Can the Democrats Avoid Trump’s China Trap?Roundup
tags: foreign policy, China, international relations, COVID-19
Ms. Odell and Mr. Wertheim are scholars with the Quincy Institute for Responsible Statecraft.
Before the pandemic, before the Great Recession, before proliferating hurricanes and fires, the United States began a global war on terrorism. Its leaders fixated on a shadowy enemy abroad as life at home crumbled for millions of Americans. The war on terrorism did not end terrorism; the war itself became endless. What it did shatter was the myth that a triumphant United States could bend the world to its will.
But the myth may be roaring back, albeit in a less righteous, more vicious guise. Though the new enemy is a virus, even less susceptible to verbal and physical firepower than terrorists, the Trump administration appears to be setting its target on a foreign power: China, where the outbreak appears to have started but which is hardly responsible for the United States being the most infected country in the world.

_Information supplied_:
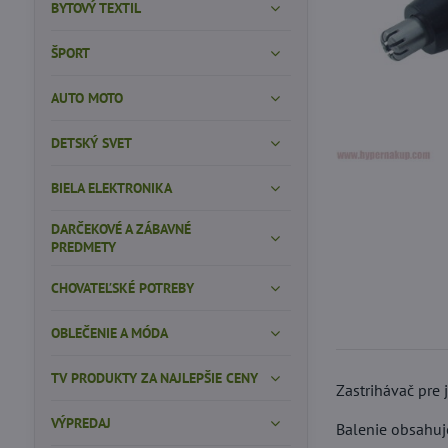
BYTOVÝ TEXTIL
ŠPORT
AUTO MOTO
DETSKÝ SVET
BIELA ELEKTRONIKA
DARČEKOVÉ A ZÁBAVNÉ
PREDMETY
CHOVATEĽSKÉ POTREBY
OBLEČENIE A MÓDA
TV PRODUKTY ZA NAJLEPŠIE CENY
Zastrihávač pre 
VÝPREDAJ
Balenie obsahuje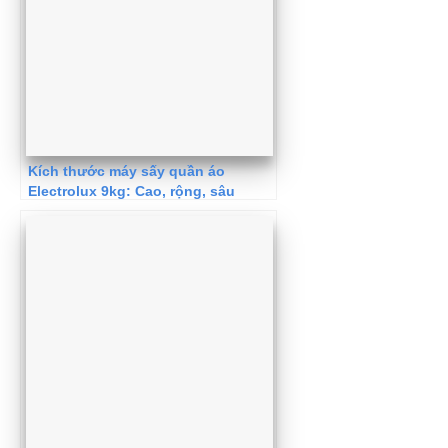
Kích thước máy sấy quần áo
Electrolux 9kg: Cao, rộng, sâu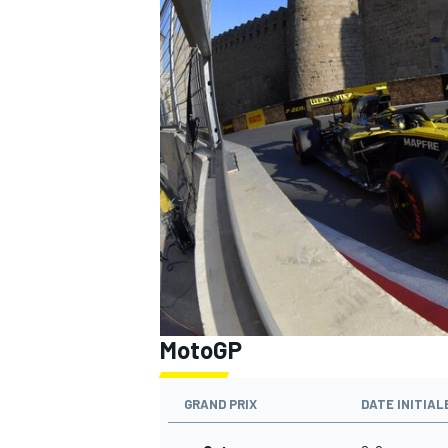
MotoGP
GRAND PRIX
DATE INITIAL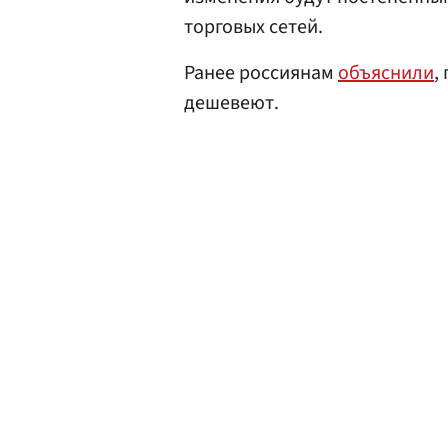
торговых сетей.
Ранее россиянам
объяснили
,
дешевеют.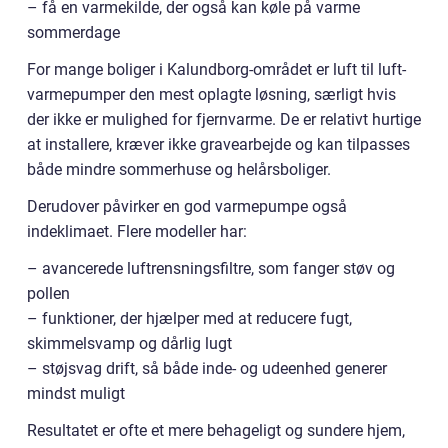
– få en varmekilde, der også kan køle på varme
sommerdage
For mange boliger i Kalundborg-området er luft til luft-
varmepumper den mest oplagte løsning, særligt hvis
der ikke er mulighed for fjernvarme. De er relativt hurtige
at installere, kræver ikke gravearbejde og kan tilpasses
både mindre sommerhuse og helårsboliger.
Derudover påvirker en god varmepumpe også
indeklimaet. Flere modeller har:
– avancerede luftrensningsfiltre, som fanger støv og
pollen
– funktioner, der hjælper med at reducere fugt,
skimmelsvamp og dårlig lugt
– støjsvag drift, så både inde- og udeenhed generer
mindst muligt
Resultatet er ofte et mere behageligt og sundere hjem,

_Work instructions_:
1) Decide whether each statement agrees with the article on the Democrats and China. Answer yes or no for each, and quote the deciding words of the article. (a) The war on terrorism brought terrorism to an end. (b) The authors are scholars with the Quincy Institute for Responsible Statecraft. (c) The article holds China responsible for the United States being the most infected country in the world.
2) Rewrite the paragraph of the article on the Democrats and China that begins "Before the pandemic" more briefly, keeping its main facts.
3) Carry on the article about the Democrats and China from the point where it stops.

_Solved problems_:
1)
(a) No: "The war on terrorism did not end terrorism; the war itself became endless."
(b) Yes: "Ms. Odell and Mr. Wertheim are scholars with the Quincy Institute for Responsible Statecraft."
(c) No: "which is hardly responsible for the United States being the most infected country in the world"

2) Before the pandemic, the Great Recession, and the growing number of hurricanes and fires, the United States launched a global war on terrorism. Its leaders focused on an elusive foreign enemy while life at home deteriorated for millions of Americans. The war did not end terrorism and became endless itself. It did, however, destroy the myth that a victorious United States could impose its will on the world.

3)
As the pandemic spread in the United States in March, President Trump began to castigate Beijing for failing to contain and report on “the Chinese virus.” Now Secretary of State Mike Pompeo is declaring that there is “a significant amount of evidence” that the virus originated in a Chinese laboratory, though he has provided no proof. The accusation, although doubted by scientists and intelligence agencies, may lead the public to blame China for the pandemic, much as the George W. Bush administration, through suggestion more than outright lies, convinced seven in 10 Americans in 2003 that Saddam Hussein of Iraq was likely involved in the Sept. 11 attacks.
Going abroad in search of monsters to destroy won't save Americans from pandemics, but it does risk entangling the United States in a cold war with the world’s No. 2 power. We stand on the brink of an even more destructive and less justifiable mistake than the post-Sept. 11 crusade.